TABLE 5 pharmacokinetic parameters of the Compounds of the invention

And (4) conclusion: the compound of the invention has good drug absorption and obvious drug absorption effect.

Claims (7)

1. A compound of formula II or a pharmaceutically acceptable salt thereof,

R₂optionally selected from halogen, hydrogen atom, substituted or unsubstituted phenyl or p-fluoroanilino,

Wherein, the substituent of the phenyl is one or more of halogen, trifluoromethyl and amino;

R₁optionally self-substituted or non-substituted C_5～12Aryl or substituted or unsubstituted heteroaryl of 5 to 12 ring atoms, said aryl being phenyl, naphthyl or anthracenyl, said heteroaryl being pyrrolyl, furyl, thienyl, imidazolyl, oxazolyl, thiazolyl, pyrazolyl, pyrimidinyl, quinolinyl, isoquinolinyl, purinyl, tetrazolyl, triazinyl or carbazolyl,

the substituents of the aryl or the heteroaryl are respectively and independently selected from amino, dimethylamino, diethylamino and C_1～20Alkyl radical, C_1～10Alkoxy radical, C_2～6Acyl group, trifluoromethyl ether group, C_5～12Aryl, halogen, trifluoromethyl, aldehyde group, benzyloxy, phenoxy, cyano, hydroxy, C_1～6Hydroxyalkyl, vinyl, C_2～8A thioether group,

C_2～8Carboxylic acid ester group, C_2～8Ether radical, C_1～8Amide or

Wherein Y is₁Represents C_1～6Any one of alkoxy, phenyl, vinyl, methylamino, cyclopropylamino and anilino.

2. A compound of formula III or a pharmaceutically acceptable salt thereof:

wherein R is₂Optionally selected from halogen, hydrogen atom, substituted or unsubstituted phenyl or p-fluoroanilino,

Wherein, the substituent of the phenyl is one or more of halogen, trifluoromethyl and amino;

R₅optionally selected from hydrogen atoms,

Or C_2～8An ether group;

q is a substituted or unsubstituted 4-to 8-membered heterocycloalkyl group containing at least one N atom; the substituents of the Q group are optionally selected from

One or more of hydroxyl, in the group Q, Y represents aryl with 5-12 ring atoms, heteroaryl with 5-12 ring atoms, C_1～6Alkyl radical, C_3～6Cycloalkyl, benzyl, or a salt thereof,

C_1～4Alkyl substituted 5-6 ring atom heteroaryl, benzyloxy substituted phenyl, hydroxyl substituted 5-8 ring atom aryl, C_1～4Any one of alkoxy substituted 5-6 membered aryl, vinylamide substituted 5-8 ring atom aryl, and amino substituted 5-8 ring atom aryl.

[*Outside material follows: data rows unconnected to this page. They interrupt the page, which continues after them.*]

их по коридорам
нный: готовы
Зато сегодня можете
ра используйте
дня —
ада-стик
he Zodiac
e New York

3. A compound of formula IV:

wherein the content of the first and second substances,R₂optionally selected from halogen, hydrogen atom, substituted or unsubstituted phenyl or p-fluoroanilino,

Wherein, the substituent of the phenyl is one or more of halogen, trifluoromethyl and amino;

R₅optionally selected from hydrogen atoms,

Or C_2～8An ether group;

R₆is optionally selected from C_1～6Alkoxy, amino, p-fluoroanilino,

One kind of (1).

4. A compound or a pharmaceutically acceptable salt thereof, characterized in that the compound is selected from the group consisting of:

and pharmaceutically acceptable salts thereof.

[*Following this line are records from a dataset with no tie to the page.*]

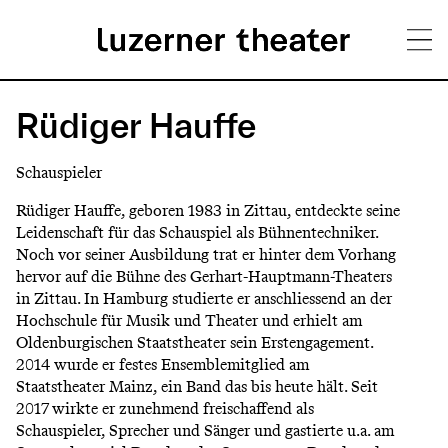
Direkt
H
zum
Rüdiger Hauffe
Inhalt
a
Schauspieler
u
Rüdiger Hauffe, geboren 1983 in Zittau, entdeckte seine
p
Leidenschaft für das Schauspiel als Bühnentechniker.
Noch vor seiner Ausbildung trat er hinter dem Vorhang
t
hervor auf die Bühne des Gerhart-Hauptmann-Theaters
m
in Zittau. In Hamburg studierte er anschliessend an der
Hochschule für Musik und Theater und erhielt am
e
Oldenburgischen Staatstheater sein Erstengagement.
n
2014 wurde er festes Ensemblemitglied am
Staatstheater Mainz, ein Band das bis heute hält. Seit
ü
2017 wirkte er zunehmend freischaffend als
Schauspieler, Sprecher und Sänger und gastierte u.a. am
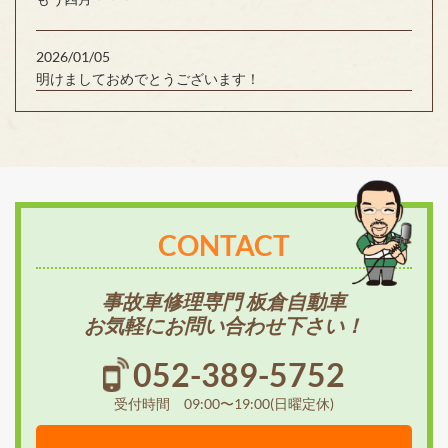
2026/01/05
明けましておめでとうございます！
CONTACT
事故車修理専門 板倉自動車
お気軽にお問い合わせ下さい！
052-389-5752
受付時間 09:00〜19:00(日曜定休)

5. A pharmaceutical composition characterized by comprising as active ingredient a therapeutically effective amount of a compound as defined in any one of claims 1 to 4, in free form or in pharmaceutically acceptable salt form, in association with one or more pharmaceutically acceptable carriers, diluents or excipients.

6. Use of a compound as defined in any one of claims 1 to 4 in the manufacture of a medicament for the treatment of a disease associated with indoleamine 2, 3-bis-oxidase.

7. Use of a compound as defined in any one of claims 1 to 4 for the manufacture of a medicament for the treatment of tumors, alzheimer's disease, depression, cataract disorders.